Murdoch’s mess: Fox News, lies and defamation – by Deborah Levine

originally published in The Chattanooga Times Free Press. 

I’m transfixed as the Fox News circus unfolds with the $1.6 billion defamation lawsuit by voting machine maker Dominion against ringmaster, Rupert Murdoch, and his son, Lachlan Murdoch. We’re now told that the Murdochs and their carnival acts like Tucker Carlson all knew that claims of a stolen 2020 election were fraudulent. Yet they spread the lies that led to the violence of Jan. 6, with Carlson now perpetuating that date’s bunch-of-tourists theory. And we Americans are stuck with the divisive mess. Maybe if we’d paid more attention to the Murdochs’ history, we’d have halted the Fox circus before it fueled our culture wars.

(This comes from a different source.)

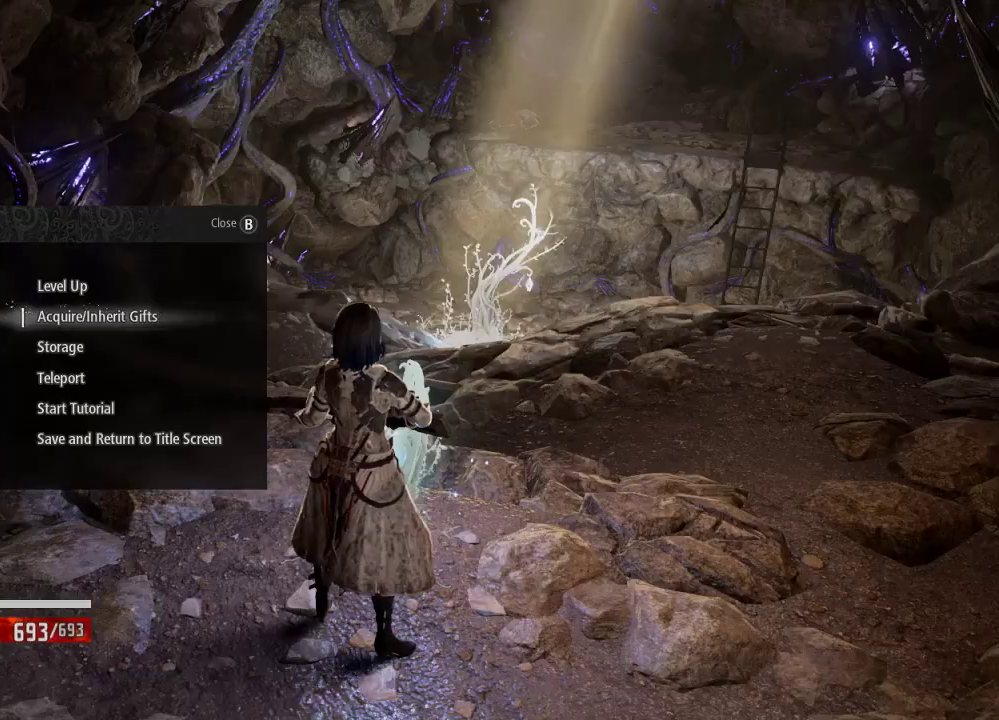
{"dt_ms": 500, "buttons": ["DPAD_UP"], "left_stick": "center", "right_stick": "center", "events": [[433, "DPAD_UP", "down"]]}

Rupert Murdoch inherited a newspaper at age 22 and was already a media empire builder in Australia before expanding to the UK where in 1969 where he bought the best-selling newspaper in the world, News of the World. Denying accusations of “laws of the jungle” in the take-over, the questionable ethics of Murdoch and his son and heir-apparent, James, became increasingly visible.  News of the World specialized in sex, drug and crime exposés using insiders and disguised journalists to provide photographic evidence, along with phone hacking. But in 2011, the phone hacking extended to British soldiers killed in the Afghanistan War and the public outrage and loss of sponsors caused Rupert to shut it down, slowing his empire-building efforts.

As the scandal intensified. Rupert testified that he’d been unaware of the hacking. Unimpressed by claims of innocence, a cross-party parliamentary panel concluded that Rupert “is not a fit person to exercise the stewardship of a major international company”. Several of his newspaper’s editors were thrown under the bus jailed, but Rupert had already spread his empire to America where he’s the 31st richest person. Rupert, echoing the UK throw-under-the-bus strategy, now complains that Tucker Carlson, Sean Hannity and Laura Ingraham went too far. 

In the UK, Rupert cried “Foul … Partisanship!” inflaming Parliament’s Liberal/Conservative divisiveness by railing against “some commentary that we, and indeed several members of the committee, consider unjustified and highly partisan”. He’s now doing another “Foul…Partisanship” through Lachlan, who took over the lead from his brother James. Lachlan recently complained that all the “noise” from the Dominion lawsuit is just a “reflection of our divisive politics”. In other words, partisanship, again. 

Removing himself from the Murdoch empire in 2020, James said, “My resignation is due to disagreements over certain editorial content published by the Company’s news outlets and certain other strategic decisions.” Distinguished reporter Chris Wallace also left. “I’m fine with opinion: conservative opinion, liberal opinion. But when people start to question the truth — Who won the 2020 election? Was Jan. 6 an insurrection? — I found that unsustainable.” 

Rupert now admits that he could have stopped Fox News from spreading stolen election lies and claims that Dominion Voting Systems rigged the system against Trump. But he didn’t, so you’d think that Dominion’s lawsuit is a no-brainer. Yet a guilty verdict in the trial scheduled for mid-April is hardly a given. 

Fox News now claims that it was simply reporting on the day’s big news of the day and lies were said without malice. Further, Dominion wants to restrict freedom of the press and freedom of speech. Rupert, who fights according to the “laws of the jungle”, could make this trial a battle-of-the-ages. Both sides want the trial judge to rule in their favor, eliminating a jury trial. Doubtful! And now there’s a possible second defamation suit by Smartmatic, a UK technology company. Gets messier every day… Buckle Up everyone!